**Trecho selecionado**

----------------------------------------

Petra Costa: “A equação da maternidade e da paternidade é muito desigual”

Olmo e a gaivota
O Olmo e a Gaivota é retrato sincero da gravidez (Crédito: Busca Vida Filmes/ Divulgação)

O cinema de Petra Costa tem a habilidade de se expor. Em Elena, a cineasta foi capaz de mostrar toda a dor e as transições da vida a partir de uma perspectiva única. Olmo e a Gaivota, seu novo filme em parceria com Lea Glob, não é diferente nesse quesito. Nele, Olívia Corsini, uma atriz do Théâtre du Soleil, de Paris, engravida e seus nove meses são relatados na tela. Sem nunca simplificar ou menosprezar todos os sentimentos pelos quais a futura mãe está passando, a produção é sincera ao lidar com um tema tão delicado e todas as escolhas e conflitos que o momento envolve. Com ineditismo, somos apresentados a um universo talvez não tão simples e mágico, mas real.

Por telefone, Petra Costa conversou com o Nonada sobre o novo filme, questões referentes à maternidade e também feminismo. Confira abaixo a entrevista e a crítica publicada pelo Nonada clicando aqui.

Nonada – Em Olmo e a Gaivota, a gravidez é retratada a partir de uma perspectiva sem tanta idealização. Como surgiu a inspiração para conceber um filme nesse formato?

----------------------------------------

**Tarefa proposta A**
Liste todas as pessoas citadas pelo nome no trecho sobre o filme Olmo e a Gaivota.

----------------------------------------

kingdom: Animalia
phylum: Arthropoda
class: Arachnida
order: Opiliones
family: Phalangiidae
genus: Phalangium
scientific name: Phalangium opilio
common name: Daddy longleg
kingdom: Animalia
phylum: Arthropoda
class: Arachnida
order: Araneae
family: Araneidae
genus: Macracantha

----------------------------------------

**Tarefa proposta B**
Coloque todas as linhas dos registros em uma tabela Markdown com as colunas "Nº" e "Linha", omitindo as linhas em branco.

**Resolução detalhada A**
- Petra Costa
- Lea Glob
- Olívia Corsini

**Resolução detalhada B**
| Nº | Linha |
|---|---|
| 1 | kingdom: Animalia |
| 2 | phylum: Arthropoda |
| 3 | class: Arachnida |
| 4 | order: Opiliones |
| 5 | family: Phalangiidae |
| 6 | genus: Phalangium |
| 7 | scientific name: Phalangium opilio |
| 8 | common name: Daddy longleg |
| 9 | kingdom: Animalia |
| 10 | phylum: Arthropoda |
| 11 | class: Arachnida |
| 12 | order: Araneae |
| 13 | family: Araneidae |
| 14 | genus: Macracantha |